The real actinium has little in common with thorium but we did not mean this chemical difference as evidence against the discovery of actinium by Debierne. The main argument is as follows. Debierne believed that actinium was alpha–active and its activity was 100 000 times that of uranium. Now we know that actinium is a mild beta–emitter, that is, it emits beta rays of a fairly low energy which are hot that easy to detect. Of course, the primitive radiometric apparatus of Debierne was not capable of doing it.
Then what did Debierne discover? It was a complex mixture of radioactive substance including actinium. But the weak beta radioactive of actinium was quite indistinguishable against the background of the alpha rays emitted by the products of actinium decay. It took several years to extract the real actinium from this mixture of radioactive products.
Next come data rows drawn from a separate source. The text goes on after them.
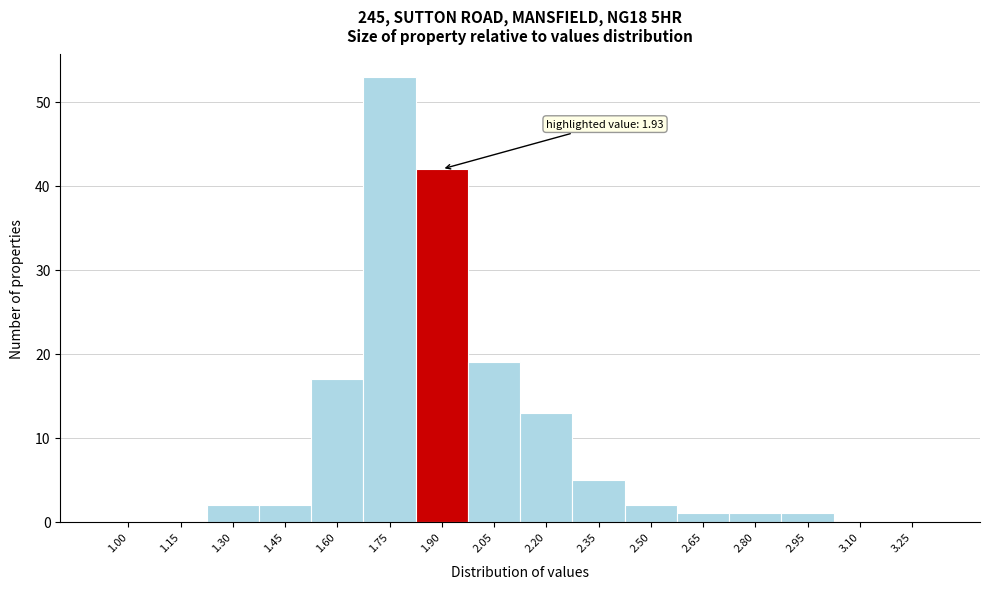

Reading left to right, list all the values displayed in this chart.

1.00=0	1.15=0	1.30=2	1.45=2	1.60=17	1.75=53	1.90=42	2.05=19	2.20=13	2.35=5	2.50=2	2.65=1	2.80=1	2.95=1	3.10=0	3.25=0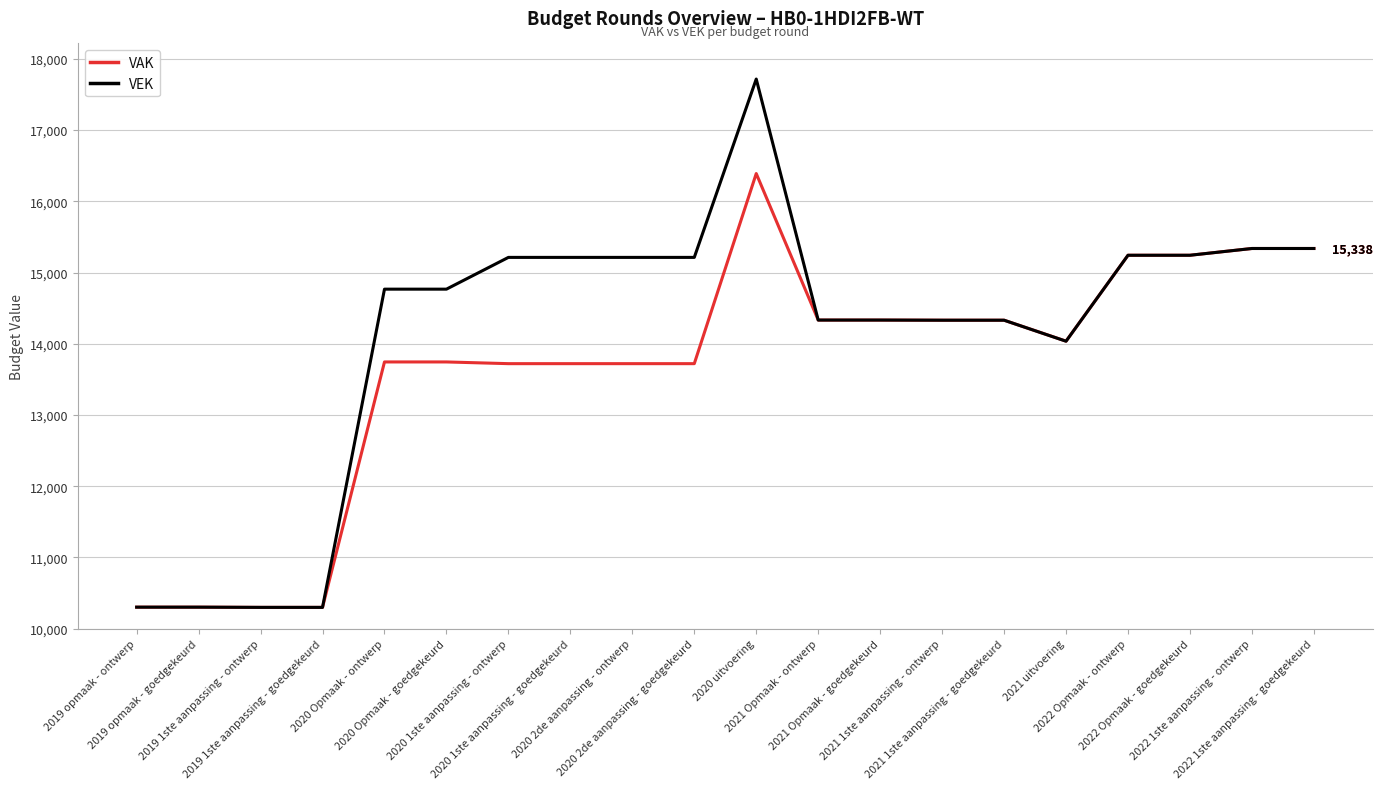

Rank the series by their average value, from lowest to highest.

VAK, VEK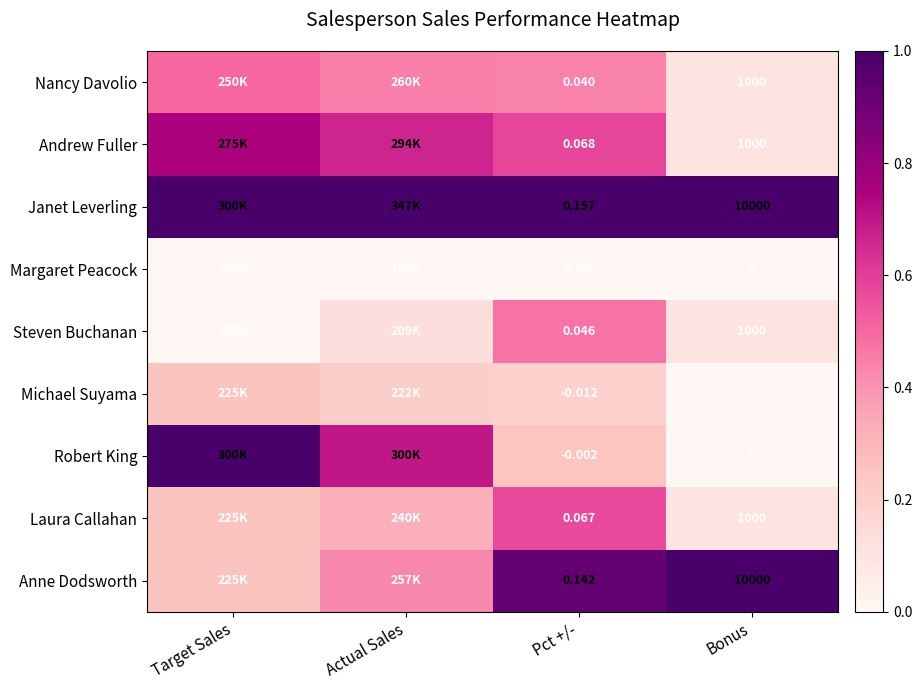

At which label does Laura Callahan reach its peak?

Pct +/-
In 1911 the outstanding British radiochemist F. Soddy published a book entitled chemistry of Radioactive Elements where he described actinium as an almost unknown element. He wrote that its atomic weight was unknown, the mean life time was also unknown, it did not emit rays (this shows how difficult it was to detect the beta radiation of actinium), and its parent substance was unknown. In a word, much about actinium was still vague.
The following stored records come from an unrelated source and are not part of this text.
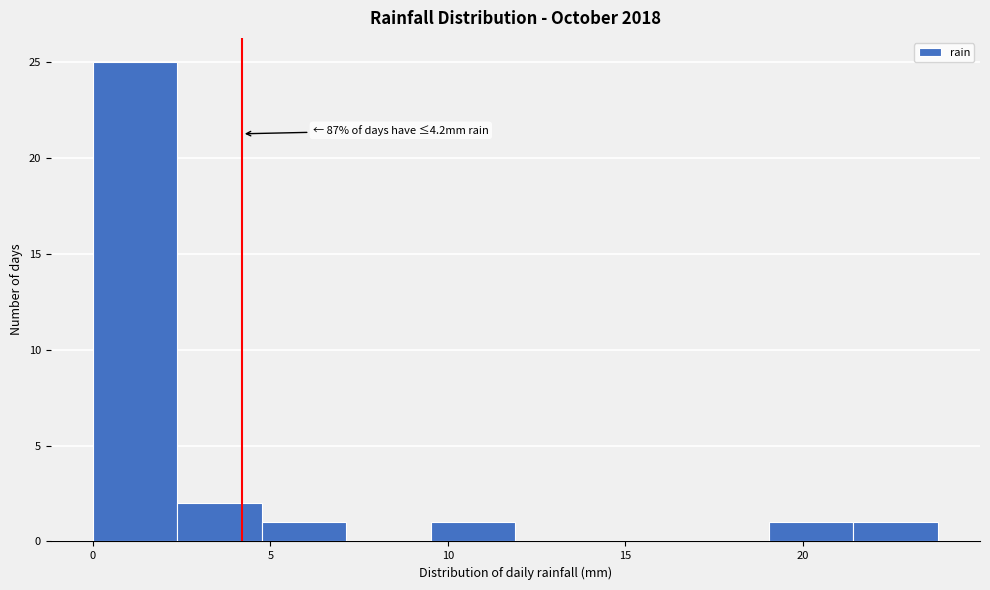

Which range on the x-axis has the tallest bar?

0.0 to 2.5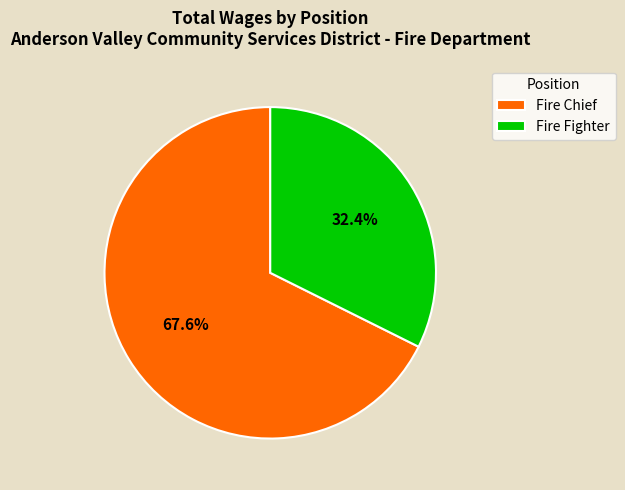

True or false: Fire Fighter accounts for 32% of the total.

True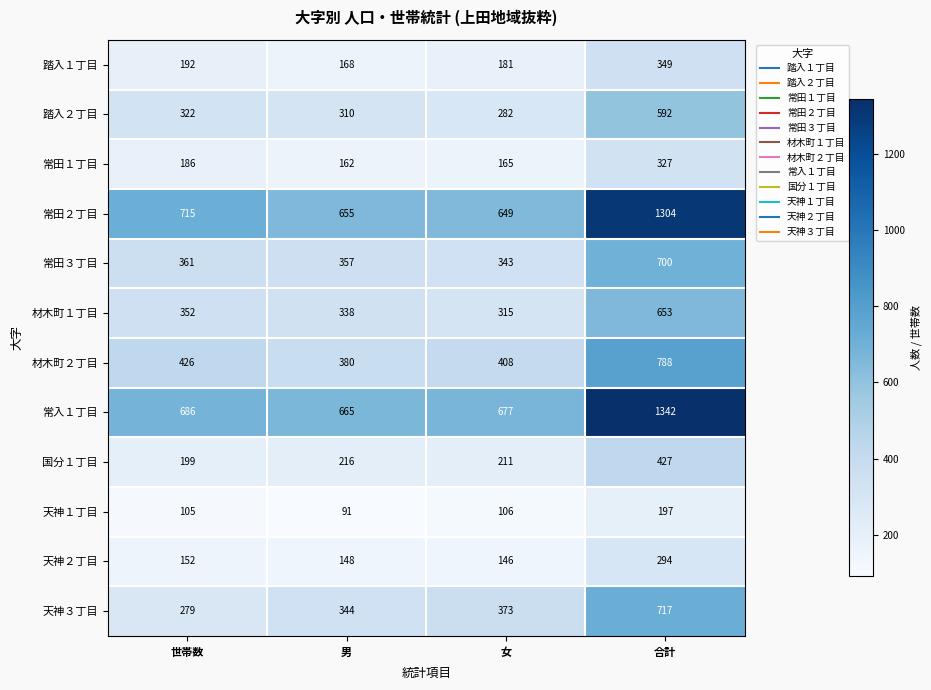

The value of 常田１丁目 at 合計 is 327. True or false?

True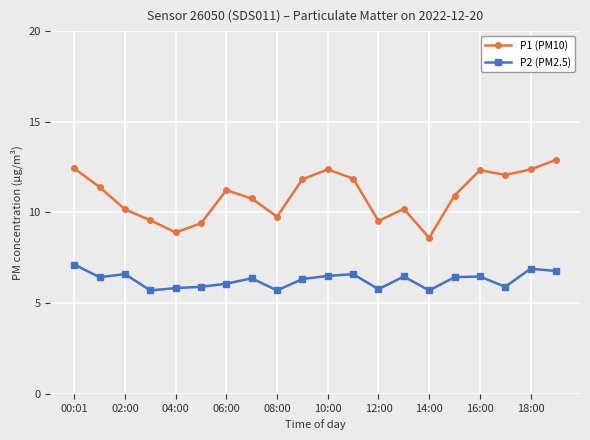

What is the value of the P2 (PM2.5) point at the 8th from the left?

6.4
The evidence presented by Debierne for his discovery of actinium did not seem convincing to his contemporaries. It is no wonder that soon another scientist–the German chemist F. Giesel–claimed a discovery of a new radioactive element. He also extracted a certain radioactive substance whose properties were similar to those of the rare–earth element. This fact is closer to the truth in the light of our current knowledge. Giesel named the new element emanium because it evolved a radioactive gas–emanation–which made a zinc sulphide screen to glow. Along with the radiotellurium vs. polonium controversy there appeared a similar controversy between the supporters of actinium and emanium. The first controversy ended by establishing identity between the elements in question. The second controversy proved to be more complicated and could not be speedily resolved since the behaviour of the third new radioactive element was too wayward. The name of Debierne went into the historical records as the name of the discoverer of actinium. However, the substance extracted by Giesel contained a significant proportion of pure actinium as was shown later. Giesel also succeeded in observing the spectrum of emanium. Many scientists believed that they proved identity of actinium and emanium. Gradually, the controversy lost its edge.
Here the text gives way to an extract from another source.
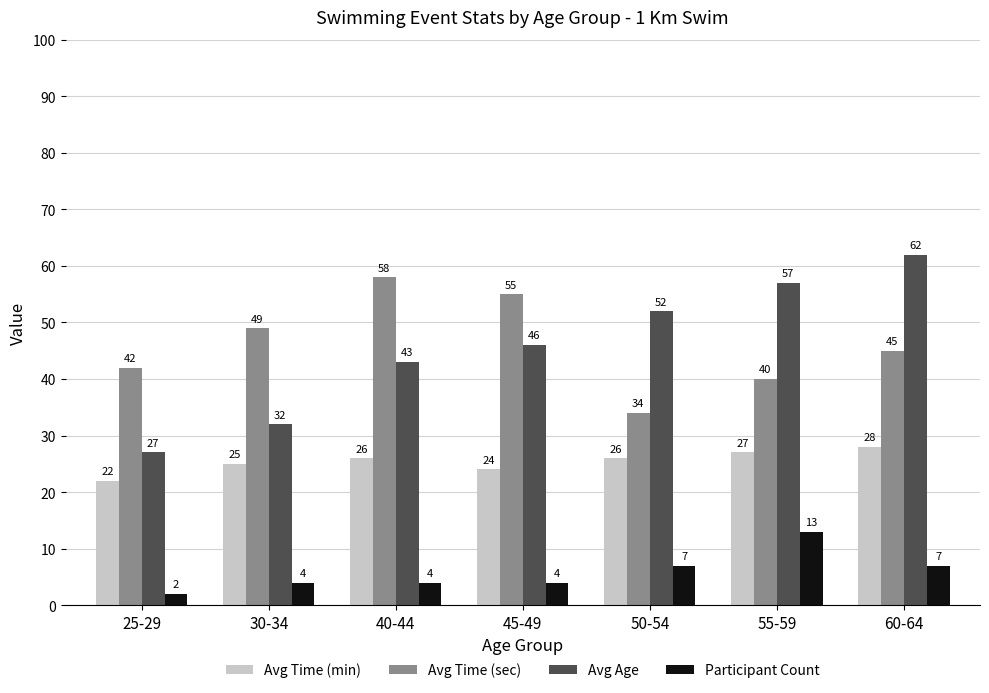

Is it true that Avg Time (sec) equals 78 at 30-34?

False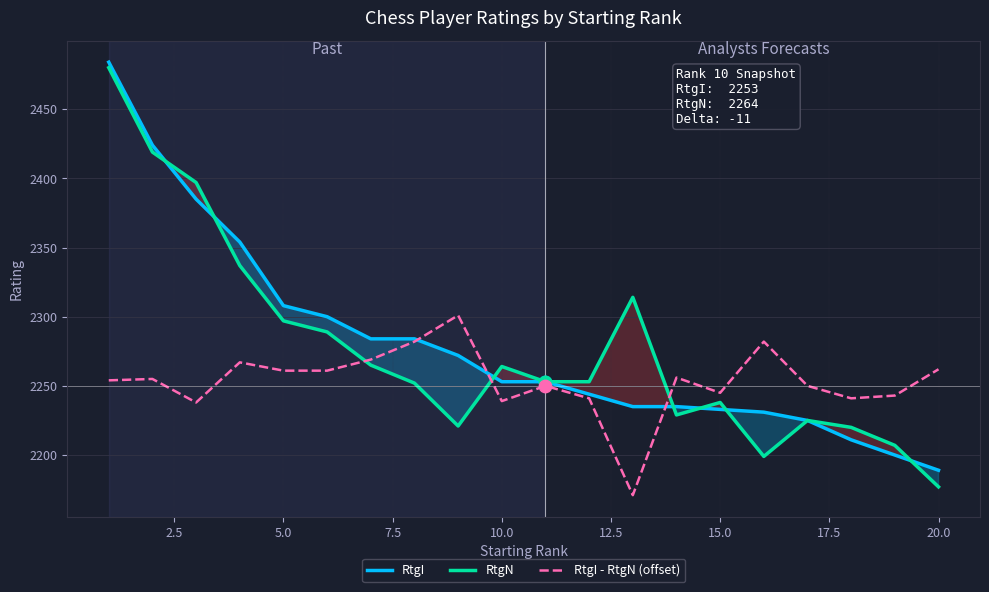

What are all the series names shown in the legend?

RtgI, RtgN, RtgI - RtgN (offset)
The British radiochemist A. Cameron was the first (1909) to place the symbol Ac into the third group of the periodic system (actually, he was the first to put forward the name radiochemistry for the relevant science). But only in 1913 was the position of actinium in the periodic system established reliably. As increasingly pure actinium preparations were obtained the scientist encountered an amazing situation–the radiation emitted by actinium proved to be so weak that some scientists even doubted if it emits at all. It has even been suggested that actinium undergoes an entirely new, radiation less, transformation. It was only in 1935 that beta rays emitted by actinium were reliably detected. The half–life of actinium was found to be 21.6 years.
For a long time extraction of metallic actinium was just out of question. Indeed, one ton of pitchblende contains only 0.15 mg of actinium while the content of radium is as high as 400 mg. A few milligrams of metallic actinium were obtained only in 1953 after reduction of AcCl3 with potassium vapour.